I love bread. It's serious folks, I bake some form of bread almost every day. Yesterday it was tortillas, today was homemade crust for our cheese pizza at lunch, Monday I made a loaf of the hearth bread you see in the photograph. This weekend it was two loaves of braided Oatmeal Sunflower Bread for a family get-together. I am blessed to own a wonderful bread mixer that I love but with the time constraints of homeschooling and keeping up with the brood, I was looking for a faster and easier option for my baking fixation.
Enter the no-knead bread method. This had been all over the internet but I just recently picked up the book at our library. If you are a cookbook reading nerd you will enjoy reading through his introduction and the descriptions of each recipe. If you are a bread snob like myself you will love the final product of his recipes. What I can't get over is how easy and quick it is to make fabulous bread following his methods. My only problem is that it makes one loaf. My family is ravenous and one loaf doesn't last too long. But I guess that's a good problem to have.
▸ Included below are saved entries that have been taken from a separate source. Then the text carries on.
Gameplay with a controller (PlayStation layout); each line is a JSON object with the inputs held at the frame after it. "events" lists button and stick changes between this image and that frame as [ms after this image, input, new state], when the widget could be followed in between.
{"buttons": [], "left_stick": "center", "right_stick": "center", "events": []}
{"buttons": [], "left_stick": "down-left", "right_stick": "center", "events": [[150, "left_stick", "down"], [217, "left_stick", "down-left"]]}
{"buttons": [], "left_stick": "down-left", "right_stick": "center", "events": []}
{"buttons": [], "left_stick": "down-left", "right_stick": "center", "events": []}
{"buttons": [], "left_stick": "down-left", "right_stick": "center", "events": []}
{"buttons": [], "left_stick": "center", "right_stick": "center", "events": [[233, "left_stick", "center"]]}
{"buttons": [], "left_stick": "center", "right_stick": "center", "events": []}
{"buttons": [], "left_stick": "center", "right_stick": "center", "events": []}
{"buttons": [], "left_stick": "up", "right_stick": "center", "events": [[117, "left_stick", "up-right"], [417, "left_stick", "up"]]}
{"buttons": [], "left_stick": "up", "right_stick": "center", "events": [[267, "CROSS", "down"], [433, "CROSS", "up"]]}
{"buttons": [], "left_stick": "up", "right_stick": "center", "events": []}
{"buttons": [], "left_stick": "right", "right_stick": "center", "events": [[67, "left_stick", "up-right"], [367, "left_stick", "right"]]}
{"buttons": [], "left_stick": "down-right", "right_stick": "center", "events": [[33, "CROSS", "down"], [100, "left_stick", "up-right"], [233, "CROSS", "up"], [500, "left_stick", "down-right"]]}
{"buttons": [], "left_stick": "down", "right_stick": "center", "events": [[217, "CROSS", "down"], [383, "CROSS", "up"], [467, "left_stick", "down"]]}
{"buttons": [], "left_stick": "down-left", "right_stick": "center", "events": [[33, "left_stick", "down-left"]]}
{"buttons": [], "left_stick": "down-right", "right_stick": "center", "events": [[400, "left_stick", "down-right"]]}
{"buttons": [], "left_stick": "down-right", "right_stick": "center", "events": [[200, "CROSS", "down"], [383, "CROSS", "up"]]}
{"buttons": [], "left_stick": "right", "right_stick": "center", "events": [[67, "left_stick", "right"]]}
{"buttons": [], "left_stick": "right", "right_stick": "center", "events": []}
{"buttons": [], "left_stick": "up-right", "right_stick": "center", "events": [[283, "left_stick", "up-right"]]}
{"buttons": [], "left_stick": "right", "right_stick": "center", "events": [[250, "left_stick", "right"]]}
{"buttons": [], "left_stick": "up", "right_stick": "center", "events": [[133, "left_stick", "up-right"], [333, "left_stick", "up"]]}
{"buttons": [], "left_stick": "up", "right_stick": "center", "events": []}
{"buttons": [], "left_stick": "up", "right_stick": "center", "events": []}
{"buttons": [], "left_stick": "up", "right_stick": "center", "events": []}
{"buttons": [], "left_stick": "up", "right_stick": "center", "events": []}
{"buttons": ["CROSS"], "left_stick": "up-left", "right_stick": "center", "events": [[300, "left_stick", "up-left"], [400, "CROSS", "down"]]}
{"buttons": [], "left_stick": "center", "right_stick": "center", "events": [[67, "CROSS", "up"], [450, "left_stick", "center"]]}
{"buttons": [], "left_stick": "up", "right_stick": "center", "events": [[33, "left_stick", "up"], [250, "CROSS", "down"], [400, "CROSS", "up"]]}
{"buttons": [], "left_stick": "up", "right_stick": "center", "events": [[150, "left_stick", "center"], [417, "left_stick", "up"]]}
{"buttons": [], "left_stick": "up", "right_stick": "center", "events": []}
To make the loaf in the photograph I mixed 1 and 1/2 cups of whole wheat flour with 2 cups of white flour, 1 teaspoon of yeast, 1 and 1/2 teaspoons of salt and about 1 and 1/2 cup of water. It takes just enough water to make the dough come together, it will be sticky but that's okay. I stirred it together right before I went to bed, popped a lid on the bowl and left it on the counter. That's all! No kneading, watching or punching down. Nothing. The next morning, I turned the dough out onto the countertop after I sprinkled it with some flour and quickly shaped it into a ball. Then I dusted a cloth napkin heavily with flour and set the ball of dough, smooth side up on the napkin and let it rest. The dough is quite sticky so you have to work quickly but it isn't critical to get it smooth or perfect, just rounded up. After about an hour I put my cast iron pot with a lid into the oven while it heated to 450 degrees. About 45 minutes later I took the lid off the pan and tipped the risen loaf off of the napkin and into the pan. This is a bit nerve-wracking for recovering perfectionists but it will rise in the pan while it's baking and that seems to take care of any mess-ups in the dough transfer. The bread baked for 15 minutes with the lid on and 25 minutes with the lid off. Then all there is to it is to cool on a rack.
This recipe works great for pizza dough if you increase the yeast to 2 teaspoons and let it rest in the bowl for about 2 hours. I mix it up before we start school to make pizza for lunch. It just can't get any easier than that.
I hope you try it out and look for the book, he has so many other recipes that I didn't try out, not yet anyway!